A while back, an on-set medic gave me a bandage. I’m a superglue guy, personally, but this bandage made me stop and ask to see the box/brand of bandaid. After he showed me the box, I had 6 boxes on the way to my house from Amazon.
They were the Curad Extra Long Antibacterial Bandages; they are almost twice as long as normal bandaids, and actually work on fingers.
I carry two med-kits on set, a basic first-aid kit (booboo kit) and a trauma kit (which I’ve never used and hope to never use). 90% of the time I open the boo-boo kit for someone, I’m grabbing 1 of 3 things. Ibuprofen, tweezers, or a bandaid. (If you don’t have tweezers for removing splinters in your kit, get some. I use them all the time on-location when people get ‘stuck’. Carry 2 single-use isopropyl-alcohol wipes next to them to sanitize between uses. Sterilize in front of person before handing to them, and after they hand it back)
The only downside to carrying the bandages, was the cardboard box. It is great for sitting in your medicine cabinet, but after two weeks in the med kit, or in a backpack, the box was looking rough. Satisfactory for a couple months, but it doesn’t look the most sterile, and eventually the box will fail to the point that the sterile paper bandage wrapper is compromised.
In an effort to teach myself CAD, I set out to make a simple box.
My first versions were PLA+. They were simple and were held together with a simple rubber-band double looped around the vertical length. The Southern California sun melted the box, making it soft and the rubber band made an indentation, deforming the plastic. PLA is such an awesome material, and a lot of its downfalls are solved with PLA+, however the temperature drawbacks are still there.
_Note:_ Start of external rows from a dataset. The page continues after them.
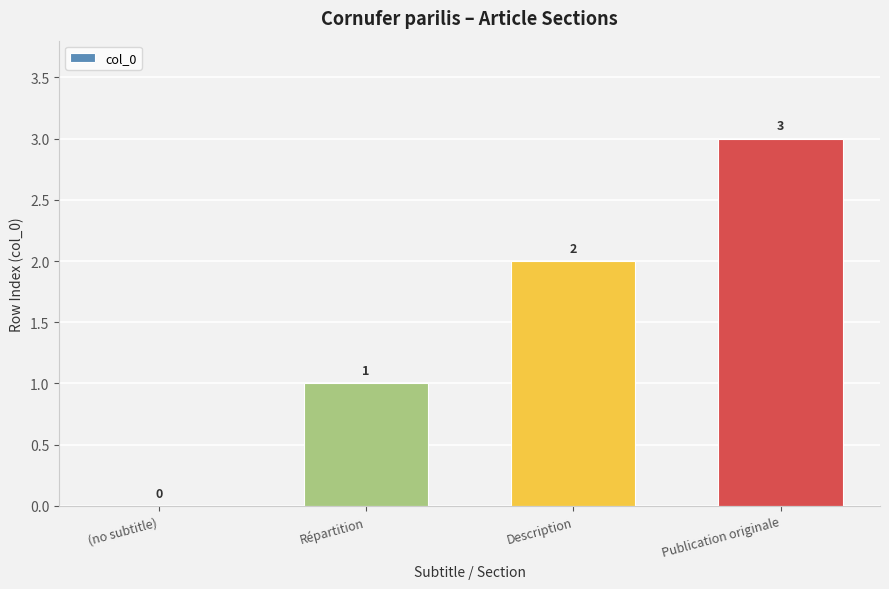

Which label corresponds to the largest value in the chart?

Publication originale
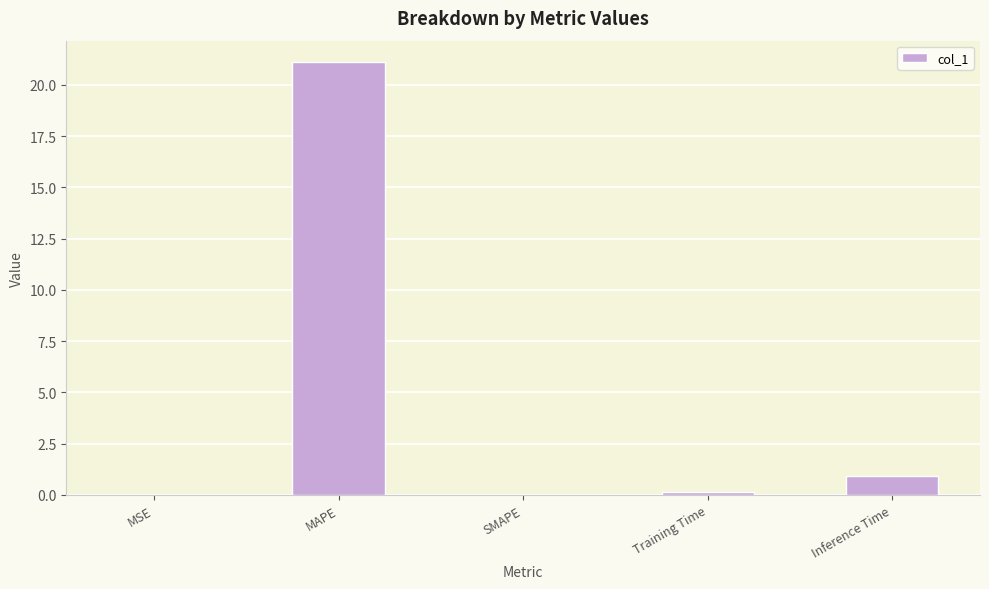

Which category has the highest value across all series?

MAPE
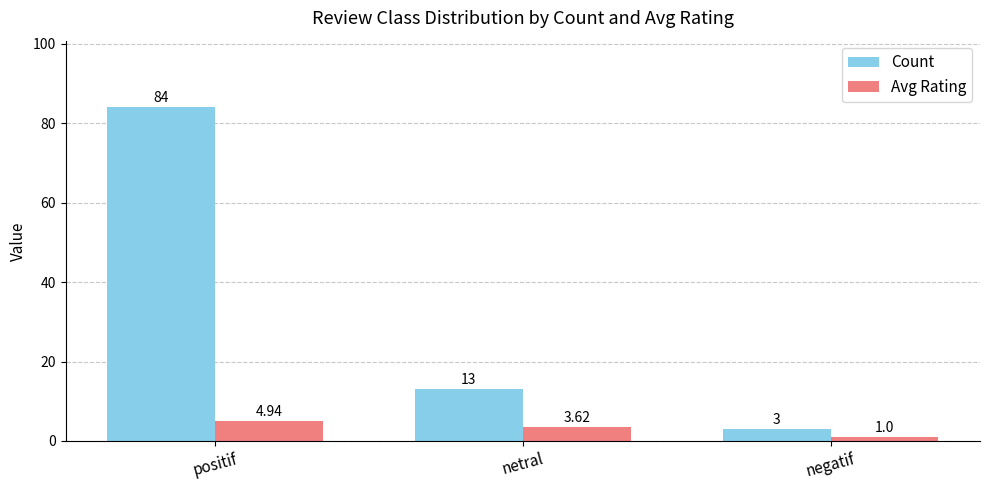

At which category does the chart reach its minimum across all series?

negatif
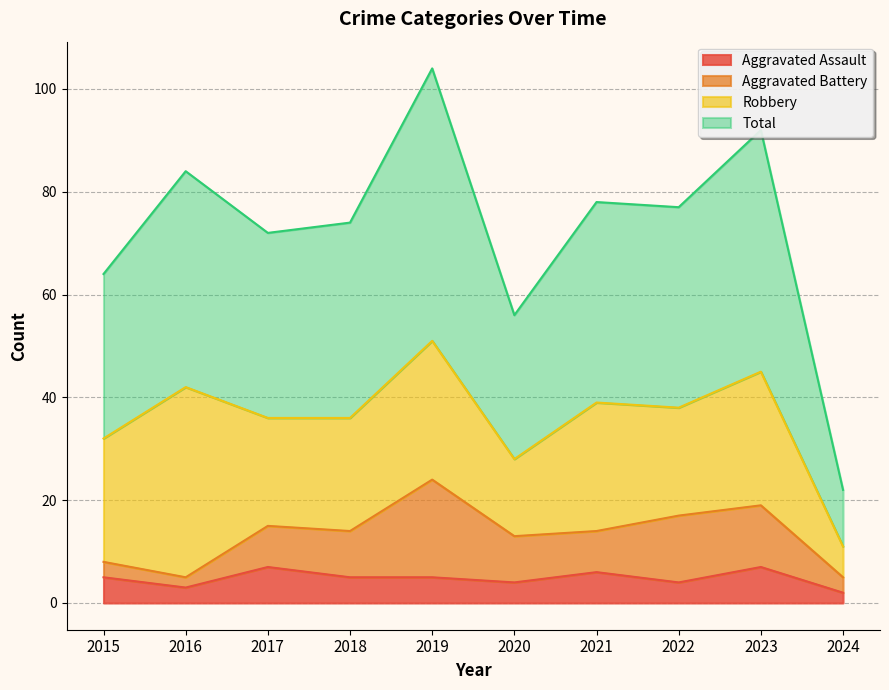

Which series has the largest range (max minus min)?

Total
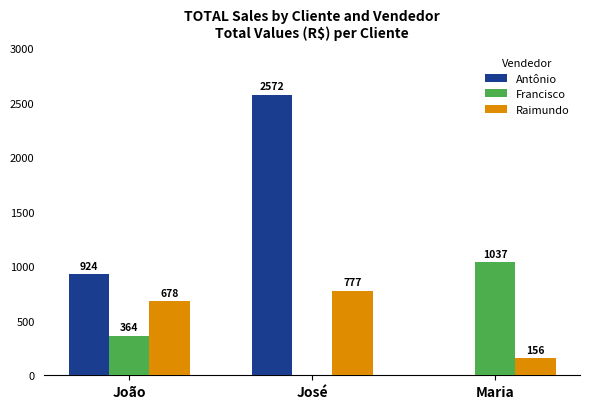

Which series has the largest total across all categories?

Antônio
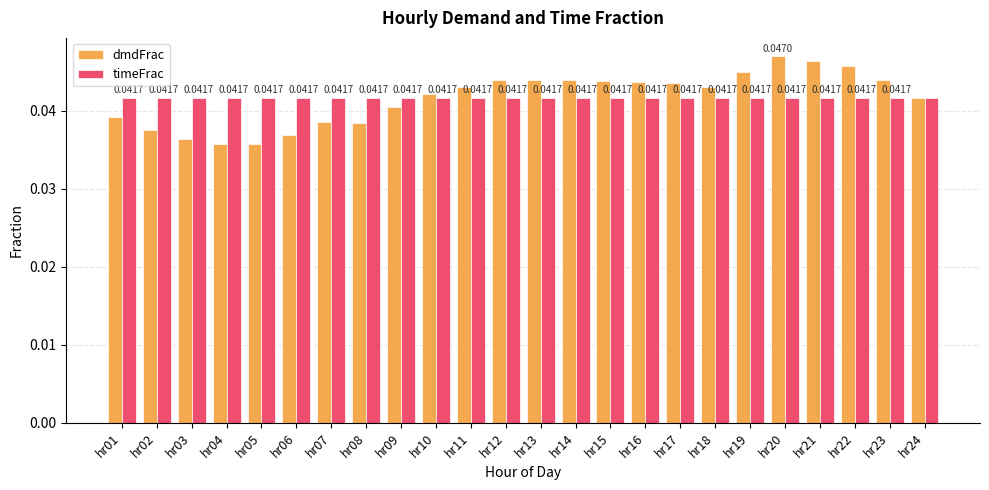

Rank the series at hr14 from lowest to highest value.

timeFrac, dmdFrac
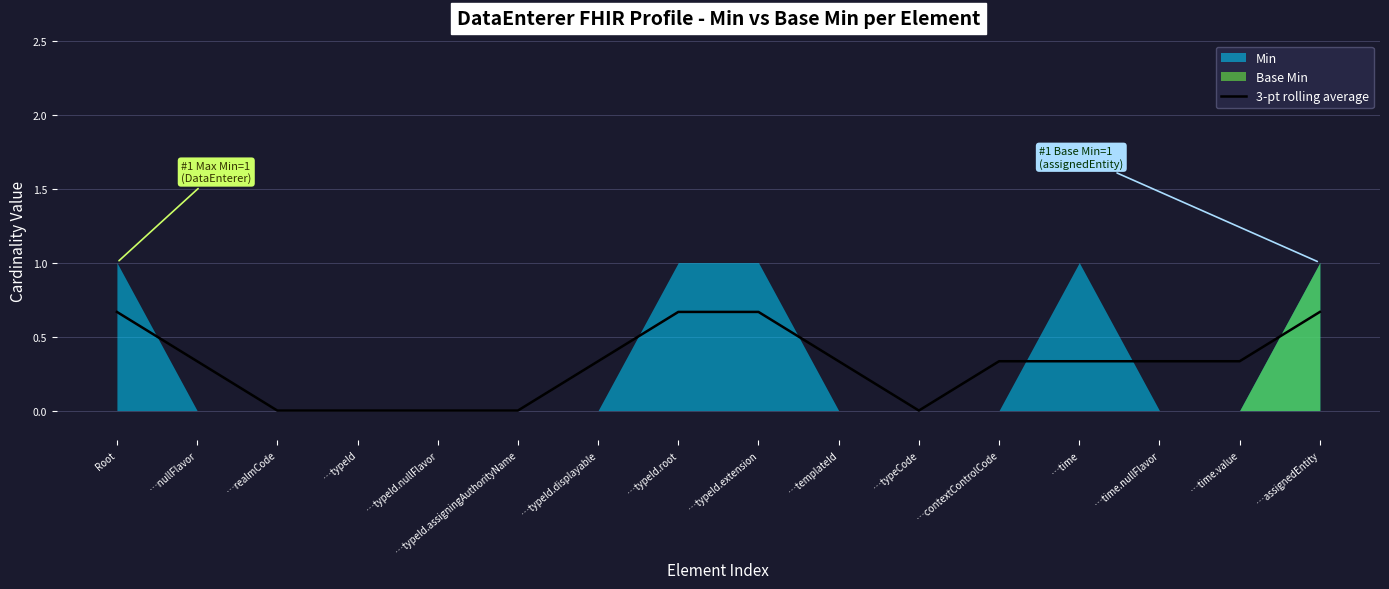

How many values are between 0 and 1?

16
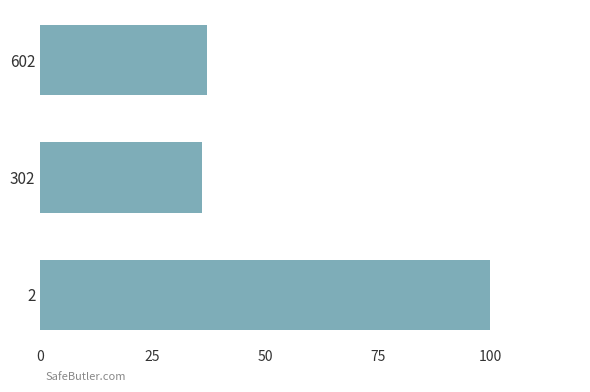

How many data points are less than 37?

1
Enter PETG. I haven’t been printing with it for long, but lately I have been messing around with PETG. It has a much higher resistance to deforming due to temperature, and so far, through my non-data-driven tests, it has been performing incredibly well in the full California sun, opposed to its PLA+ counterparts.
I’ve toyed with the idea of a mechanical locater/box-release or a latching system, but at the end of the day, mo’ simple is mo’ better, and I feel a rubber band is the best solution I can think of at this time. Certainly, a rubber band has a limited lifespan, but its cost compared to utility is great.
Printed with a .6mm hardened steel nozzle, 1.75mm Overture Black PETG. Textured PEI build plate.